RWA assets are actually stricter than stablecoins. Even at the secondary circulation level, a whitelist system is required. For example, Matrixdock's T-Bill Token also has a pool on Curve, which matches the stablecoin. If you want to buy or sell, you must be a whitelisted account to trade in the Curve pool. From this point of view, I think it will greatly limit the issuance scale of the issuer of the T-Bill token. But for DeFi project parties, there are actually many ways to solve this problem. For example, Ondo Finance has created a Flux Finance. It uses the pool model to use Ondo's T-Bill token as the underlying collateral. It is done by market makers or project parties themselves, and will not let other retail investors operate the collateral. But he can use the collateral to borrow the stablecoin in Flux Finance, borrow it to exchange it for US dollars, and then buy treasury bonds to form a cycle. In this way, he disguised the income of T-Bill to the depositor of the stablecoin through the loan agreement. The advantage here is that the stablecoin depositor does not need to do any KYC, because it does not hold or purchase any T-Bills, but simply lends the money to the market maker to buy or leverage. I think this is a smarter structure.

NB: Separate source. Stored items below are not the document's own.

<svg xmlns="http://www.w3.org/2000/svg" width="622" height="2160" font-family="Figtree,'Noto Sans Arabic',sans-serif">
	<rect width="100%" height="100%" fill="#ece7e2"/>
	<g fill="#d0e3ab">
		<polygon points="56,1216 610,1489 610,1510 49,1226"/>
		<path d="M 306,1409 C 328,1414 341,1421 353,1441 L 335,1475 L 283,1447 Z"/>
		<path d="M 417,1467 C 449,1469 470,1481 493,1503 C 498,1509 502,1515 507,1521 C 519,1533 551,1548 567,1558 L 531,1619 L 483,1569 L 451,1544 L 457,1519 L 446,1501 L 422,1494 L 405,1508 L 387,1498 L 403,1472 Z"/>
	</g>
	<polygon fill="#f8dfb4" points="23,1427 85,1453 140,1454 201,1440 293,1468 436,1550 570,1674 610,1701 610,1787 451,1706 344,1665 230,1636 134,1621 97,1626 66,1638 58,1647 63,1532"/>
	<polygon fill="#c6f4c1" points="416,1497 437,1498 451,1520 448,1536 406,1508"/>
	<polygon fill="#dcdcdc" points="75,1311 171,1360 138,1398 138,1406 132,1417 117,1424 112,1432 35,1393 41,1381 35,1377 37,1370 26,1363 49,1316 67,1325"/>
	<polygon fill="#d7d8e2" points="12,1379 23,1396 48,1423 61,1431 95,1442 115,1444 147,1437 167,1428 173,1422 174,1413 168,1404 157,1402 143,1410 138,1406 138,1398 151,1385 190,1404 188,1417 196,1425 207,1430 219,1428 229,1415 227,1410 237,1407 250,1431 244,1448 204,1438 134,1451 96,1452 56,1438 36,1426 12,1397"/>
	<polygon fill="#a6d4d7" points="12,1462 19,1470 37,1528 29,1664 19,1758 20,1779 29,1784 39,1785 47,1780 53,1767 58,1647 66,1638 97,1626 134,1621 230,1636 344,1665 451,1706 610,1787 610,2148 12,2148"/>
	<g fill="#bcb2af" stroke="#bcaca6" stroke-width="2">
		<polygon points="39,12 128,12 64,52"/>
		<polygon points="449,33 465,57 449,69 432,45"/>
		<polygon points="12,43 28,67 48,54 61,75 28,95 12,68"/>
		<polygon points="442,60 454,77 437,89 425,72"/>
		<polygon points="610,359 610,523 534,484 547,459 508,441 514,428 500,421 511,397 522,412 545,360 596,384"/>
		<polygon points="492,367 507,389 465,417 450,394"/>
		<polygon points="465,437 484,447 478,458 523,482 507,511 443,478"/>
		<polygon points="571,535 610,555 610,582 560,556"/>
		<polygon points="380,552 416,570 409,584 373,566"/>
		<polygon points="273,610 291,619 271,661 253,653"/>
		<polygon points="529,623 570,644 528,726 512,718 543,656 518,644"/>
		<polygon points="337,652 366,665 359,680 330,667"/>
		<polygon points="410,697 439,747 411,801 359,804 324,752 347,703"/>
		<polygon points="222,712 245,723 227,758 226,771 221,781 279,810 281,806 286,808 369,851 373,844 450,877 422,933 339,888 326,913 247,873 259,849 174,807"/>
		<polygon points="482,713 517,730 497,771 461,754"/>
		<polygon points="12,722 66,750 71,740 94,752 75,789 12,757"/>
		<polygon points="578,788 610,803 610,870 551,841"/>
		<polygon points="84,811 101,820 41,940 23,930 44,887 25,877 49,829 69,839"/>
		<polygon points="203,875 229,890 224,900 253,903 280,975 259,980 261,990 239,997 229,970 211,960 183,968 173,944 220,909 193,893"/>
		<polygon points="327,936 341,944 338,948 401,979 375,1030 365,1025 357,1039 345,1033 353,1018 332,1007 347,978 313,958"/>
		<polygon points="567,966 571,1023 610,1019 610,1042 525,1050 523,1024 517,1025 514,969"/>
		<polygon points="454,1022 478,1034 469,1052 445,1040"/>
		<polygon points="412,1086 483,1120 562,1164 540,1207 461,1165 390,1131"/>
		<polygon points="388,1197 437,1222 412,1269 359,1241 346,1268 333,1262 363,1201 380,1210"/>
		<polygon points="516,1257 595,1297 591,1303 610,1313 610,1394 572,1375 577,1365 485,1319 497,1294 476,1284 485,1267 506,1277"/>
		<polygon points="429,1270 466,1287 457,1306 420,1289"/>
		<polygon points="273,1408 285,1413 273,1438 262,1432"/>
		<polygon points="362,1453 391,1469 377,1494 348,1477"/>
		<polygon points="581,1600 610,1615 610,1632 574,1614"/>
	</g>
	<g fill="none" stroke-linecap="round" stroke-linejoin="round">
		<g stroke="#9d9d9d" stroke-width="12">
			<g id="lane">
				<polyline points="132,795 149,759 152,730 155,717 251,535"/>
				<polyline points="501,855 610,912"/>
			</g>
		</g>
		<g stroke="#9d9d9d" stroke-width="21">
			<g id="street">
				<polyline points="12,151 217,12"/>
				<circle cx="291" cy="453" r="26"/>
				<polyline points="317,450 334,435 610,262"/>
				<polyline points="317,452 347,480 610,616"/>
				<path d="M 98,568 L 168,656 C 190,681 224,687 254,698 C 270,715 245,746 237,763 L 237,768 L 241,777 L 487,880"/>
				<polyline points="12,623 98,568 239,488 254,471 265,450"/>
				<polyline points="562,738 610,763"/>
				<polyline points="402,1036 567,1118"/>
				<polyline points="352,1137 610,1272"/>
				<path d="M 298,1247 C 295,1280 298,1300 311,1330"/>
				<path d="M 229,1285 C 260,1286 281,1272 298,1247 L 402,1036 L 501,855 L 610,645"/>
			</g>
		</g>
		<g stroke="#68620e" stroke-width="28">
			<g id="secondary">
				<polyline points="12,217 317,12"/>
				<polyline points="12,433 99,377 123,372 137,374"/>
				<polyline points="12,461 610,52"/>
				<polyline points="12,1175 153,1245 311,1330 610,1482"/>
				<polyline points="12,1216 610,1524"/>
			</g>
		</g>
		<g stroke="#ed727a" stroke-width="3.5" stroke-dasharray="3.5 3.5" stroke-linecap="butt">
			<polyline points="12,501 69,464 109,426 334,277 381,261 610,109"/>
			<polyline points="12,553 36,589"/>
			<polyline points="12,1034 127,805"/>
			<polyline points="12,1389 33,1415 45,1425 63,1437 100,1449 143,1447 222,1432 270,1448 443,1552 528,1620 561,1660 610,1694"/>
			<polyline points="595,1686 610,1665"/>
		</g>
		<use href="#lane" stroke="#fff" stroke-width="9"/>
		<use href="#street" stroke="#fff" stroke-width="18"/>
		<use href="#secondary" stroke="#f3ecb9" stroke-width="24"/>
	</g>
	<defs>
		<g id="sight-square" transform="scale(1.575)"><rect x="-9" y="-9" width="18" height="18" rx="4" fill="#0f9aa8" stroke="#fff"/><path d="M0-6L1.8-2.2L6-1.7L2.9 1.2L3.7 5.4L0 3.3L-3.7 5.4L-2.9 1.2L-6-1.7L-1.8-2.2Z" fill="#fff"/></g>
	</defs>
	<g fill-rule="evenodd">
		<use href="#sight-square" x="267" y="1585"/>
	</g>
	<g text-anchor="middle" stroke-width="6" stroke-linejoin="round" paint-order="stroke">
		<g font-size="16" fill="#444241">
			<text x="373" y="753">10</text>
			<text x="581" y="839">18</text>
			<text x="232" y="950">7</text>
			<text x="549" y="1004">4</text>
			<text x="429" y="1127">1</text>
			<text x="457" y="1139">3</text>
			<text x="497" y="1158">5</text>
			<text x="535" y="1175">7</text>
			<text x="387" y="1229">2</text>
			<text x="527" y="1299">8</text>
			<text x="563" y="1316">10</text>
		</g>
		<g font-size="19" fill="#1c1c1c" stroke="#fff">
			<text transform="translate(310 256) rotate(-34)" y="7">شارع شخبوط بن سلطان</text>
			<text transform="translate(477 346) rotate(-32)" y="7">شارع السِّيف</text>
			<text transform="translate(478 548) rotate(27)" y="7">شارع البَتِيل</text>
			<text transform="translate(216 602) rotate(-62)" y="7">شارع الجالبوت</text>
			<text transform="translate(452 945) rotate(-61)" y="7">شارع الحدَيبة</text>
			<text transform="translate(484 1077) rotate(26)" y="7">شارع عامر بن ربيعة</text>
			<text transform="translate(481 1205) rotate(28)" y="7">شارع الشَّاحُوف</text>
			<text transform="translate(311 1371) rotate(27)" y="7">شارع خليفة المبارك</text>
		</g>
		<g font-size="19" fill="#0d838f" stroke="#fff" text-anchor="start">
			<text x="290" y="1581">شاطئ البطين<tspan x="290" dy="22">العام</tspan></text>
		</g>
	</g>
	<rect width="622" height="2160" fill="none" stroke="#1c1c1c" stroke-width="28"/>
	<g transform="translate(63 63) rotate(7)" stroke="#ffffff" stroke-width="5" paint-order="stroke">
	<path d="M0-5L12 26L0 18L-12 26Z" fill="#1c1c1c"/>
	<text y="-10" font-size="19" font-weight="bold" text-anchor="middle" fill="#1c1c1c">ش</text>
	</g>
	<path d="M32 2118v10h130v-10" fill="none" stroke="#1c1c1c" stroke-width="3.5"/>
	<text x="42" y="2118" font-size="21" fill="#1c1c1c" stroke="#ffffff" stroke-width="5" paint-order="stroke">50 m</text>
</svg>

In addition, the structure of MakerDao does not allow Dai holders to directly access any T-Bill tokens. MakerDao uses a Trust to hold tokens and maps these earnings through monetary policy. It is even more isolated than Ondo, and there is no relationship between the two. It is not that I have to give 100% of the money I earn to Dai holders. He only opened one there. For example, if I earn 5 points on T-Bill, I can give my monetary policy 3.5 points and adjust the interest rate to 3.5 points, but there is actually no relationship between the two in terms of transaction structure. They are two independent monetary policies. This is also what I think is relatively smart.

Back to your question, it is hard to say how RWA project owners can seize the big market. Because I just said that if the DeFi project owner becomes big, it may directly skip the issuer and set up its own structure, or the DeFI project becomes a very strong distribution channel. Under the distribution channel, the underlying so-called KYC treasury bond issuers may become in a weak position.